Language Matters | Taboo: how the word came to describe topics such as menstruation and race, and how it helped one tourist hotspot achieve zero Covid
- The Tongan word ‘tabu’, meaning sacred or forbidden, gave birth to the English ‘taboo’, eventually becoming used to describe topics that were ‘off-limits’
- In 2020, the mayor of Easter Island relied on the discourse of ‘tapu’ to manage islanders’ concerns over the effect of Covid-19 restrictions on their businesses

On his third voyage to the Pacific, British explorer Captain James Cook observed in his logbook in June 1777: “When dinner came on table not one of my guests would sit down or eat a bit of any thing that was there. Every one was Tabu, a word of very comprehensive meaning but in general signifies forbidden.”
This was the first of several of his entries of the Tongan word tabu (with stress on the initial syllable), meaning sacred, forbidden; or set apart for special use or purpose or for the use of a god, king, priest or chief; or prohibited to a particular class (especially women) or to persons under a perpetual or temporary prohibition from certain actions, food or contact.
The word and meaning are found across the region: tabu in several languages of Melanesia and Micronesia, including some of the islands of Vanuatu, Kiribati and Papua New Guinea, tapu in Polynesian languages Tahitian and Maori, and kapu in Hawaiian.

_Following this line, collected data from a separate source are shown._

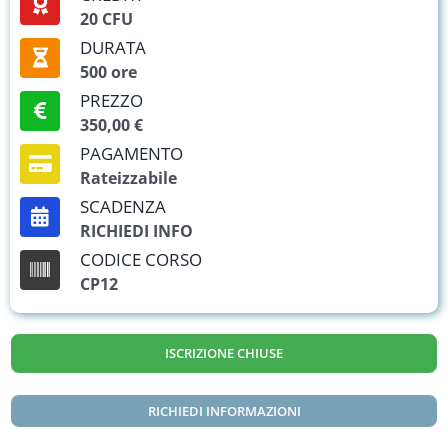
20 CFU
DURATA
500 ore
PREZZO
350,00 €
PAGAMENTO
Rateizzabile
SCADENZA
RICHIEDI INFO
CODICE CORSO
CP12
ISCRIZIONE CHIUSE
RICHIEDI INFORMAZIONI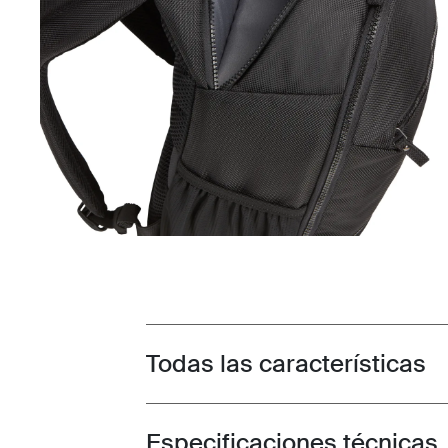
Todas las características
Toggle features
Especificaciones técnicas
Toggle techspec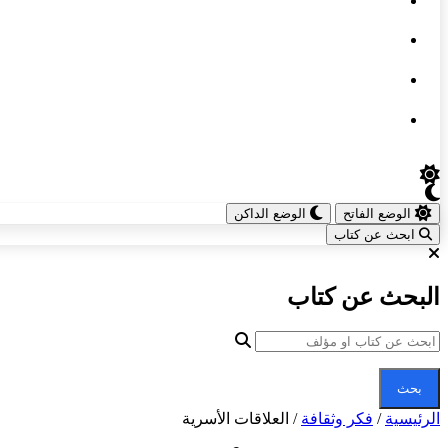
الوضع الفاتح
الوضع الداكن
ابحث عن كتاب
البحث عن كتاب
بحث
الرئيسية
/
فكر وثقافة
/
العلاقات الأسرية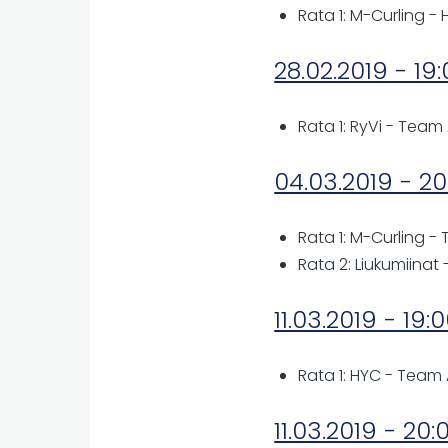
Rata 1: M-Curling -
28.02.2019 - 19
Rata 1: RyVi - Team 
04.03.2019 - 20
Rata 1: M-Curling -
Rata 2: Liukumiinat
11.03.2019 - 19:
Rata 1: HYC - Team A
11.03.2019 - 20:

The Tongan form was adopted into English as taboo (and tapu in New Zealand and Maori English), with stress on the final syllable, as adjective, noun and verb, in reference to such observed customs in the Pacific, and, subsequently, in the early 19th century, other “primitive” cultures.

It soon came to be used figuratively in relation to the prohibition not just of practices as dictated by religious or social custom, but more generally of the use or practice of anything. Contemporary examples include taboo topics (for instance, of menstruation, or race, or finances), and dating a colleague being considered taboo.